The discovery of alien moons opens up an exciting new frontier in the continuing hunt for habitable worlds outside the Solar System. With the confirmation of exomoons likely right around the corner, researchers have begun addressing the unique and un-Earthly factors that might affect their habitability.

Dr David Kipping, assistant professor of astronomy at Columbia University in New York, who has spent "most of his adult life" looking for exomoons, says "We would merely describe it at this point as something consistent with a moon, but, who knows, it could be something else."

The promising signal was observed during three transits – fewer than the astronomers would like to have in order to confidently announce a discovery. The researchers will conduct follow-up observations with Hubble in October

Kipping amd his Columbia colleague Alex Teachey and citizen scientist Allan R Schmitt, assigns a confidence level of four sigma to the signal from the distant planetary system. The confidence level describes how unlikely it is that an experimental result is simply down to chance. If you express it in terms of tossing a coin, it's equivalent to tossing 15 heads in row.

"We're excited about it… statistically, formally, it's a very high probability," Kipling told the BBC. "But do we really trust the statistics? That's something unquantifiable.
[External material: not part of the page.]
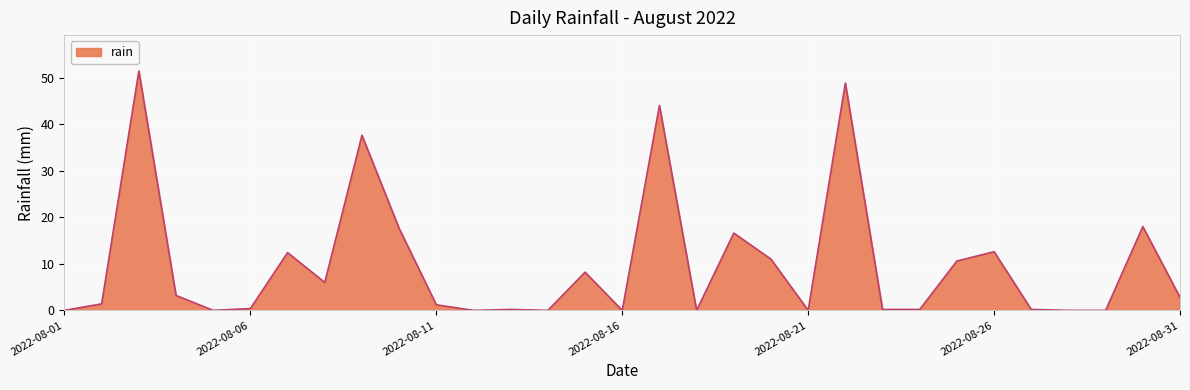

What is the difference between the maximum and minimum values?

51.4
Until we get the measurements from Hubble, it may as well be 50-50 in my mind." Astronomers now plan to carry out follow-up observations with Hubble in October.

A current theory of planetary formation suggests such an object was captured by the gravity of the planet later on in the evolution of this planetary system.
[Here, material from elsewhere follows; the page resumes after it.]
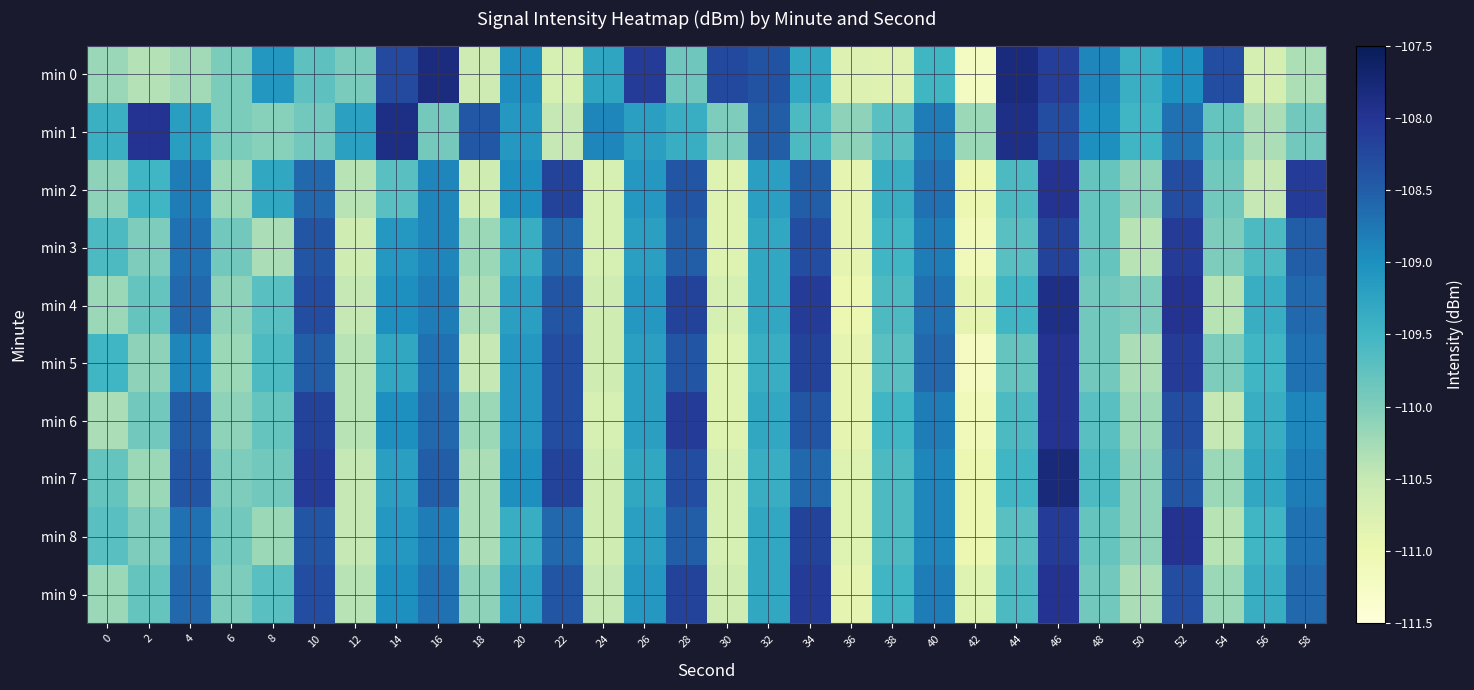

Rank the series at 10 from highest to lowest value.

min 7, min 6, min 4, min 9, min 3, min 8, min 5, min 2, min 0, min 1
Astronomers have their fingers crossed that within the haul of data collected by NASA's Kepler mission, which has already detected nearly three thousand possible exoplanets, hide the signatures of the very first exomoons. "The first exomoons that we find will be large – maybe Mars- or even Earth-sized – and therefore intrinsically more likely to be habitable than small moons," says René Heller, a postdoctoral research associate at the Leibniz Institute for Astrophysics in Potsdam, Germany. "With Kepler finding many more giant planets than terrestrial planets in stellar habitable zones, it's really important that we try to figure out what conditions might be like on the moons of these giants to gauge if they can host extraterrestrial life."

In a series of papers, Heller and his colleague  tackled some of the big-picture problems to habitability posed by Rory Barnes from the University of Washington and the NASA Astrobiology Institute by the relationship between exomoons and their host planets.

Heller and Barnes have proposed a circumplanetary "habitable edge," similar to the well-established circumstellar "habitable zone." This zone is the temperature band around a star within which water neither boils off or freezes away on a planet's surface – not too hot, not too cold, thus earning it the nickname "the Goldilocks zone."